Today was long and complicated but it seems to be working. I'm now producing JSON files for each row in the spreadsheet table, and I have an HTML representation of the spreadsheet which provides links to the maps from those story files. That puts us in a position to examine lots of real cases and see whether there are any flaws in our retrieval and processing, as well as to get a sense of the actual stories we're uncovering.
As far as I can tell, the spreadsheet is now doing what it's supposed to, after consultation with JSR and reworking. We will need only one spreadsheet rather than two. I'm now working on generating GeoJSON file for each row, so we can look at what we're generating and do human sanity checks.
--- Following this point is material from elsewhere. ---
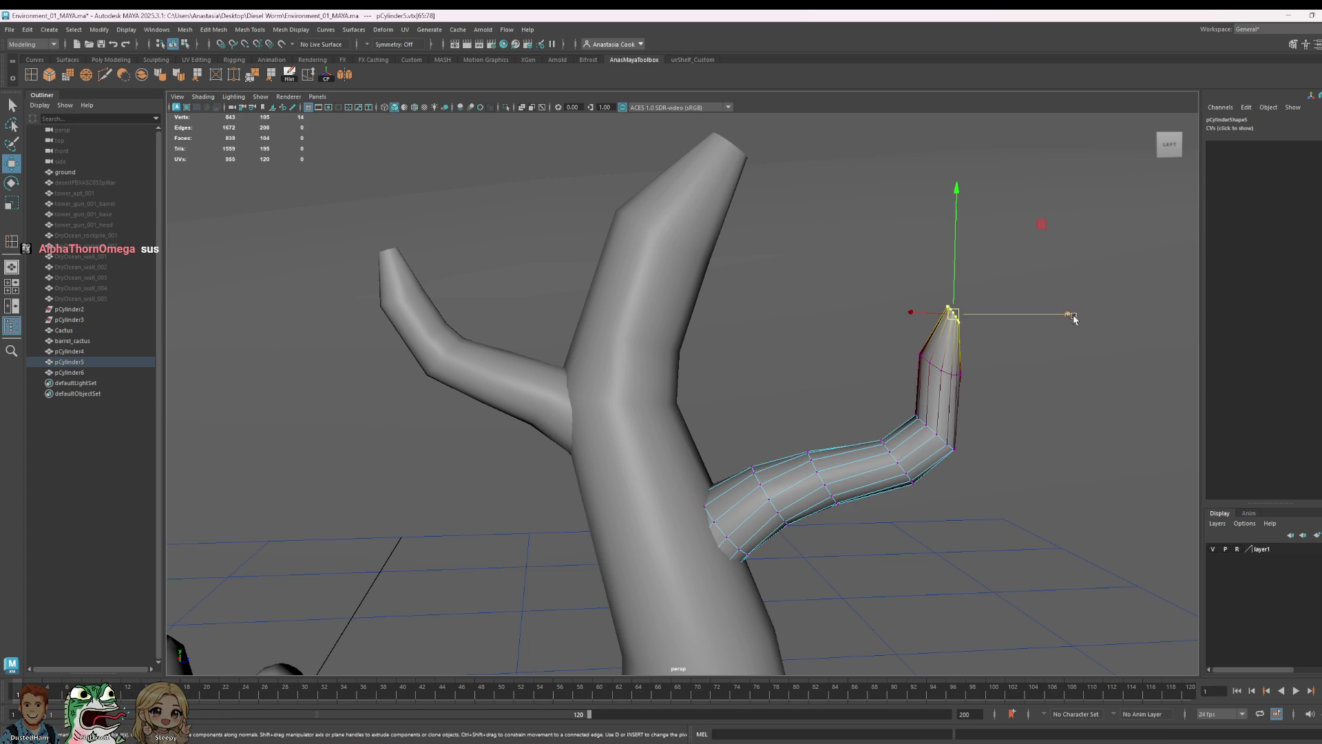
pyautogui.moveTo(1071, 320); pyautogui.dragTo(1107, 325)
# - Pinch the tip vertices into a sharp point and return the branch to object mode
pyautogui.press('e')
pyautogui.press('r')
pyautogui.moveTo(983, 314); pyautogui.dragTo(987, 313)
It lacks comparison title(s) pending decisions about how those should be selected, but it works! Took all day to get there. Lots of outstanding questions, but I think we're on the way.
Did a lot of work today on creating and testing output for specific lot/title combinations, as cell sequences, and rendering them into TSV. I've also re-worked the lot-based view a little to add precomputed values of all kinds that I need for the spreadsheet, and completed more functions that retrieve properties and titles according to various parameters. It's getting to a point where I can see what now needs to be done for the first target output spreadsheets, and I've sent a couple of questions to JSR regarding precise details of what's required, where the plan was a little vague.